§ ACTIVITY: The response must consist of every line of the listing, reproduced verbatim.

········

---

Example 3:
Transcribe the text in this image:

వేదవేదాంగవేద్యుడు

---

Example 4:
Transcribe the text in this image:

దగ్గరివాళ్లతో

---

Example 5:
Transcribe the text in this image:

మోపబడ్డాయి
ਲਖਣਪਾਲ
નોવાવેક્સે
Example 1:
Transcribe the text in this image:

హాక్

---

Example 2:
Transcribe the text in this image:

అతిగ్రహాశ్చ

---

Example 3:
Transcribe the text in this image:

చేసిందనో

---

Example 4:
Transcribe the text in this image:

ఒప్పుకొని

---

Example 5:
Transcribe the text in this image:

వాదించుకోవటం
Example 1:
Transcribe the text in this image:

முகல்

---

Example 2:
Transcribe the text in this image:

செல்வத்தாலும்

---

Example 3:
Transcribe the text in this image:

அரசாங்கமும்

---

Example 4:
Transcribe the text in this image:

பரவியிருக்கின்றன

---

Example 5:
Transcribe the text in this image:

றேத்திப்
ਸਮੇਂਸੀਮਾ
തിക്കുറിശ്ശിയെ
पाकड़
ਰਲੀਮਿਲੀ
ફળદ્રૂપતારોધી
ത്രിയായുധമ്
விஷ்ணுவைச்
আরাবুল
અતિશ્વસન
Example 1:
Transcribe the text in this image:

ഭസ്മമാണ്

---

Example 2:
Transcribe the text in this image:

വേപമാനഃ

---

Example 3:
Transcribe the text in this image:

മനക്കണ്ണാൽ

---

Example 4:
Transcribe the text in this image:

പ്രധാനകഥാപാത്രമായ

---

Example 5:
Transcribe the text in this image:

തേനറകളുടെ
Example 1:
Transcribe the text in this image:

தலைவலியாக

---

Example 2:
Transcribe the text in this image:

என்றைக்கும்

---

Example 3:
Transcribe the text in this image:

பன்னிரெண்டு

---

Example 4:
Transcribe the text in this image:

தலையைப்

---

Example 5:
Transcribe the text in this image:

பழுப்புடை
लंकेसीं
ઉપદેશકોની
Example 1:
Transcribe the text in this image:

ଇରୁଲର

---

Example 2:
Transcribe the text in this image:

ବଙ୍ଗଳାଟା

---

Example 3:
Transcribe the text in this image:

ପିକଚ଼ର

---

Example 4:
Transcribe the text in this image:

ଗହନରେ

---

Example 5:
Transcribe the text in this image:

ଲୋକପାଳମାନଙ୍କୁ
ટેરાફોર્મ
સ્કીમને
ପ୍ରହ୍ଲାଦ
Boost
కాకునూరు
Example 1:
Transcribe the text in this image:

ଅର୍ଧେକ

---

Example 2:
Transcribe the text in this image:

········

§ RESPONSE BELOW:
---

Example 3:
Transcribe the text in this image:

వేదవేదాంగవేద్యుడు

---

Example 4:
Transcribe the text in this image:

దగ్గరివాళ్లతో

---

Example 5:
Transcribe the text in this image:

మోపబడ్డాయి
ਲਖਣਪਾਲ
નોવાવેક્સે
Example 1:
Transcribe the text in this image:

హాక్

---

Example 2:
Transcribe the text in this image:

అతిగ్రహాశ్చ

---

Example 3:
Transcribe the text in this image:

చేసిందనో

---

Example 4:
Transcribe the text in this image:

ఒప్పుకొని

---

Example 5:
Transcribe the text in this image:

వాదించుకోవటం
Example 1:
Transcribe the text in this image:

முகல்

---

Example 2:
Transcribe the text in this image:

செல்வத்தாலும்

---

Example 3:
Transcribe the text in this image:

அரசாங்கமும்

---

Example 4:
Transcribe the text in this image:

பரவியிருக்கின்றன

---

Example 5:
Transcribe the text in this image:

றேத்திப்
ਸਮੇਂਸੀਮਾ
തിക്കുറിശ്ശിയെ
पाकड़
ਰਲੀਮਿਲੀ
ફળદ્રૂપતારોધી
ത്രിയായുധമ്
விஷ்ணுவைச்
আরাবুল
અતિશ્વસન
Example 1:
Transcribe the text in this image:

ഭസ്മമാണ്

---

Example 2:
Transcribe the text in this image:

വേപമാനഃ

---

Example 3:
Transcribe the text in this image:

മനക്കണ്ണാൽ

---

Example 4:
Transcribe the text in this image:

പ്രധാനകഥാപാത്രമായ

---

Example 5:
Transcribe the text in this image:

തേനറകളുടെ
Example 1:
Transcribe the text in this image:

தலைவலியாக

---

Example 2:
Transcribe the text in this image:

என்றைக்கும்

---

Example 3:
Transcribe the text in this image:

பன்னிரெண்டு

---

Example 4:
Transcribe the text in this image:

தலையைப்

---

Example 5:
Transcribe the text in this image:

பழுப்புடை
लंकेसीं
ઉપદેશકોની
Example 1:
Transcribe the text in this image:

ଇରୁଲର

---

Example 2:
Transcribe the text in this image:

ବଙ୍ଗଳାଟା

---

Example 3:
Transcribe the text in this image:

ପିକଚ଼ର

---

Example 4:
Transcribe the text in this image:

ଗହନରେ

---

Example 5:
Transcribe the text in this image:

ଲୋକପାଳମାନଙ୍କୁ
ટેરાફોર્મ
સ્કીમને
ପ୍ରହ୍ଲାଦ
Boost
కాకునూరు
Example 1:
Transcribe the text in this image:

ଅର୍ଧେକ

---

Example 2:
Transcribe the text in this image:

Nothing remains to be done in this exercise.